# 10.4 amp air compressor

Registered Users Posts: 21 ✭✭
I'm a beginner on learning how much draw certain products use.  Just got a 10.4 amp air compressor that I want to use on my simple 12 6v battery, 24 volt system  I'll only use it when it's sunny.

Is this a reasonably low draw compressor?

Thanks.

• Solar Expert Posts: 3,854 ✭✭✭✭✭✭
What voltage is the compressor, what capacity are the batteries?  These details are nessersary to begin a discussion.
1500W, 6× Schutten 250W Poly panels , Schneider MPPT 60 150 CC, Schneider SW 2524 inverter, 400Ah LFP 24V nominal battery with Battery Bodyguard BMS
Second system 1890W  3 × 300W No name brand poly, 3×330 Sunsolar Poly panels, Morningstar TS 60 PWM controller, no name 2000W inverter 400Ah LFP 24V nominal battery with Daly BMS, used for water pumping and day time air conditioning.
5Kw Yanmar clone single cylinder air cooled diesel generator for rare emergency charging and welding.
• Registered Users Posts: 21 ✭✭
120V  How do I figure battery capacity?  I have 12 6V batteries.  4 rows of 4 in parallel.

Thanks
• Solar Expert Posts: 5,436 ✭✭✭✭
Remember starting current for motor loads is 10-100 times higher than running current, so the battery and the inverter need to be able to handle that starting current.  Compressors are often even harder to start, if they have to start against significant head pressure.   Tony
• Solar Expert Posts: 9,583 ✭✭✭✭✭
edited August 2019 #5
brewer said:
120V  How do I figure battery capacity?  I have 12 6V batteries.  4 rows of 4 in parallel.

Thanks
Ouch.  Massive parallel (more than 2 banks) batteries.
for 12 batteries, you have 2 in series, and then 6 parallel sets.

*Supplied material*
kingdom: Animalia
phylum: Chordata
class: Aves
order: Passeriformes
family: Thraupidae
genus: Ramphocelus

*Prompt 1*
In the forum thread about the 10.4 amp air compressor, why must the battery and the inverter be able to handle more than the compressor's running current?
*Prompt 2*
Write the next part of the forum thread on the 10.4 amp air compressor, picking up right after its final line.

*Answer 1*
Motor loads draw a starting current 10 to 100 times higher than their running current, so the battery and inverter must handle that starting surge. Compressors can be even harder to start if they have to start against significant head pressure.

*Answer 2*
to figure capacity, you need the voltage & Ah of the battery, like a golf cart battery is often 6v, 200ah
if you had those as your bank, each 12v string (2 in series) is 12v 200ah
6 of those in parallel gives you 12V , 1200ah.    That would properly require about 120A of charge to keep the batteries healthy,
That battery bank also can be measured in Watt Hours, and would be 14,400 watt hours total.
120A @ 14V = 1680 harvested watts of PV power
If you had configured that to be a 24V bank  you still have 14,400wh but 24V , 600ah, needing only 60A of charge current (Just a single charge controller)  and still needing 1680 harvested watts of PV power, but you can use smaller wire gauge.
Now, getting to starting that compressor @ 120VAC
10A @ 120V (roughly) is 1200 watts.  Add .6 power factor, and you are at about 2,000 watts that the inverter HAS to supply out of phase because of the inductive motor.  At 24VDC, that's about 85A coming out of the battery, constant (till the compressor shuts off)
Starting that mess, 10x is a good number, so your inverter is going to have to be pretty stout to handle the starting load.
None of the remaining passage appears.